The church of St. Julian in Norwich was rebuilt after German bombs destroyed it, nearly a thousand years after it was built. In the fifteenth century a woman perhaps called Juliana lived there for a few decades as an anchoress, confining herself to a single room with only an opening into the church. She was not well, she had nearly died. Yet her most famous words inspired T. S. Eliot hundreds of years hence, when he needed them most.

And all shall be well and … All manner of thing shall be well

You may not have time just now to read Eliot’s entire poem, but take a moment to read the last couple stanzas (just around his picture), and notice his rediscovered hope, his excitement for creation and energy for life – life which begins and ends and begins and ends and begins again. Juliana helped him get back there, and she wants to help us all.
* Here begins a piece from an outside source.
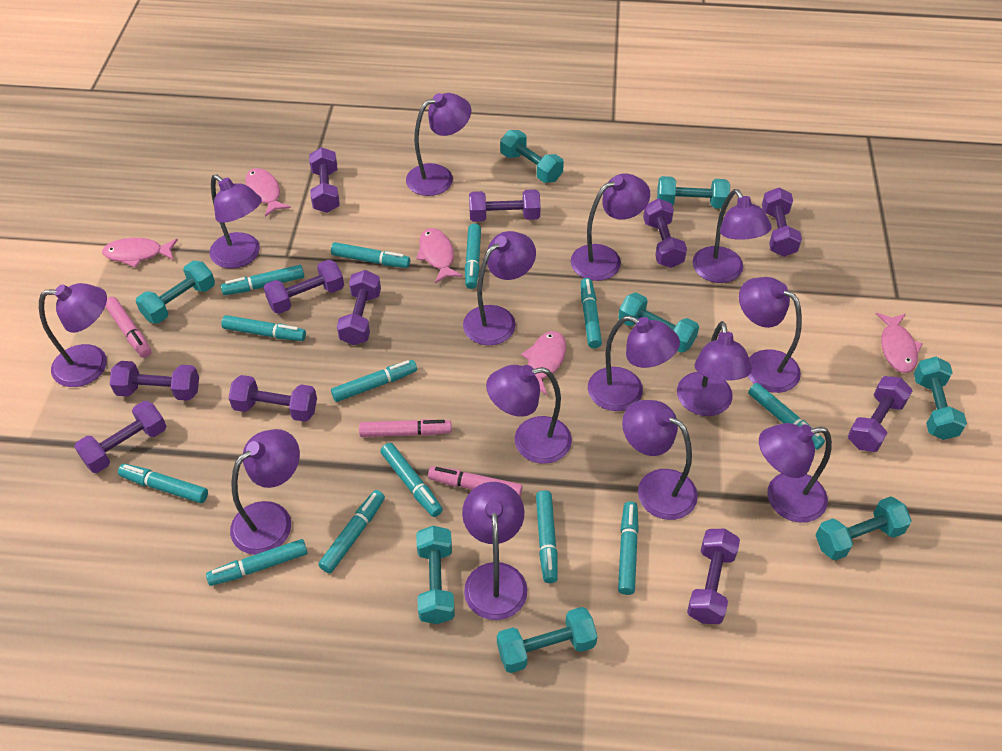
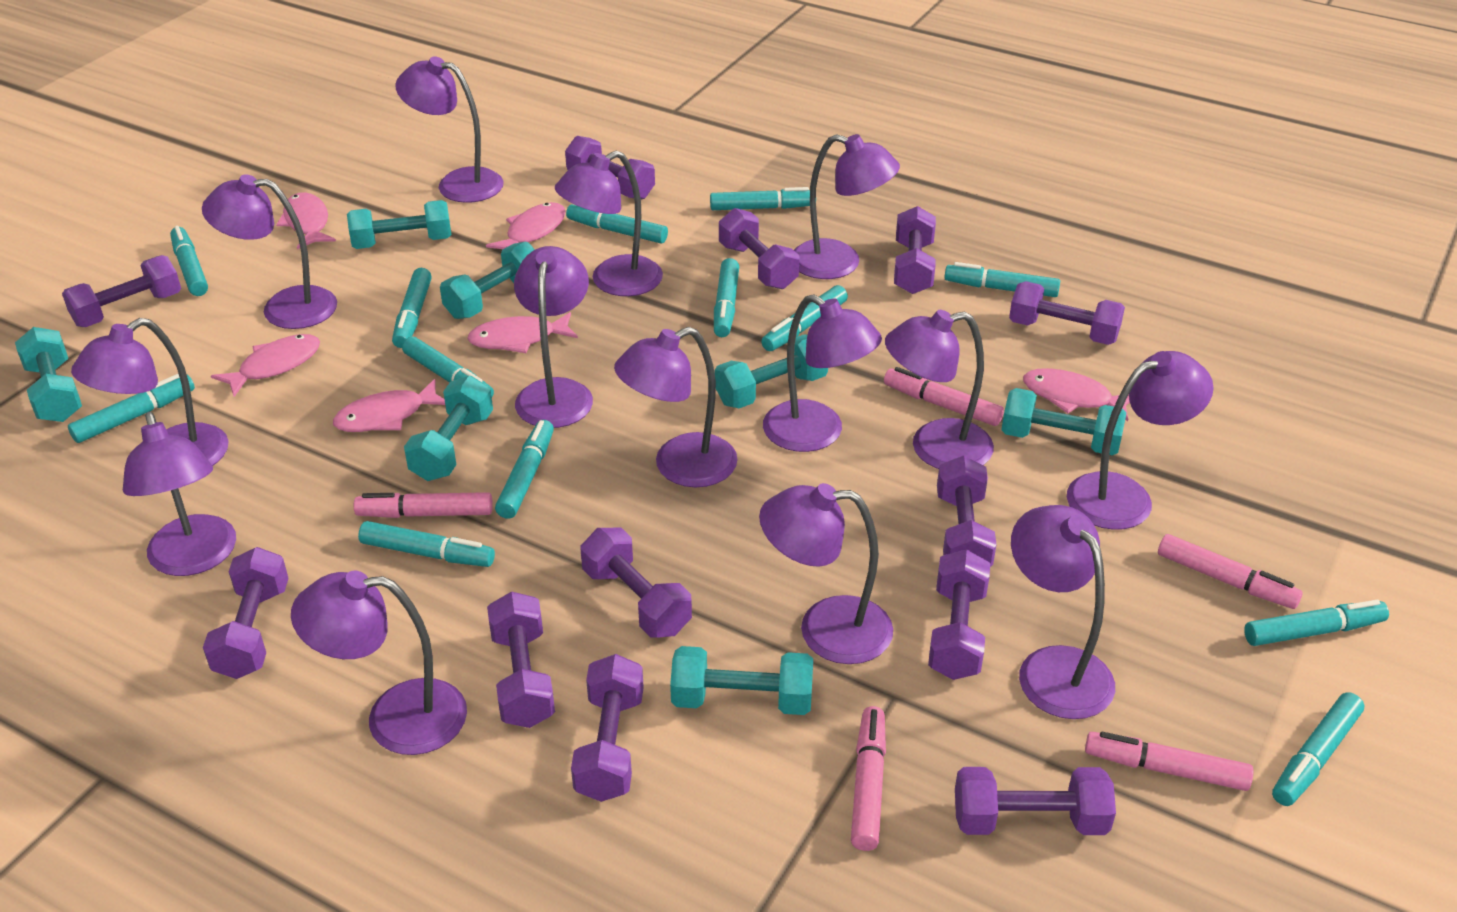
pink fish: 5 -> 6
pink marker: 3 -> 5
purple dumbbell: 11 -> 12
turquoise dumbbell: 8 -> 7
Here’s a poem which a contemporary friend wrote about this hero of hope:

Pilgrim visits Julian of Norwich, April 1410

Through a tight window, Julian

crouches over a bit of handwork.

Known for going nowhere

she has redefined the words home,

here, prison, exile. Your eye,

single, beholds her face. Her eye

never leaves her needle.

Unlike you, she knows where

she will die. She breathes eats

sleeps a seamless meditation.

Her chair is every chair,

her bed, every bed, her cell,

a wilderness, the first garden,

a temple of the spirit, the city

of God. She sets her face to go

nowhere.

Forever chaste, she greets you

like her own firstborn, Confesses

to you, as to a priest, that sometimes

shuffling about her tiny cell

she forgets where she is,

where she’s going,

who she even is.

– Scott Dalgarno

In Julian’s Revelations of Divine Love she tells of Jesus saying, “Sin is necessary. But all shall be well, and all shall be well, and all manner of thing shall be well.” Fr. Dwight Longenecker calls her “almost a universalist and certainly an optimist and firm believer in the ultimate goodness of God. She suggests that wrath is part of the fear in our own hearts, which we project onto God.”

Could that be so? Could we be free to turn our eyes upon Jesus and look full in his wonderful face, and know how much he loves us? No fear? Right now?

May the eyes of your heart be enlightened, that you may know what is the hope that belongs to his call, what are the riches of glory and what is the surpassing greatness of his power for us who believe.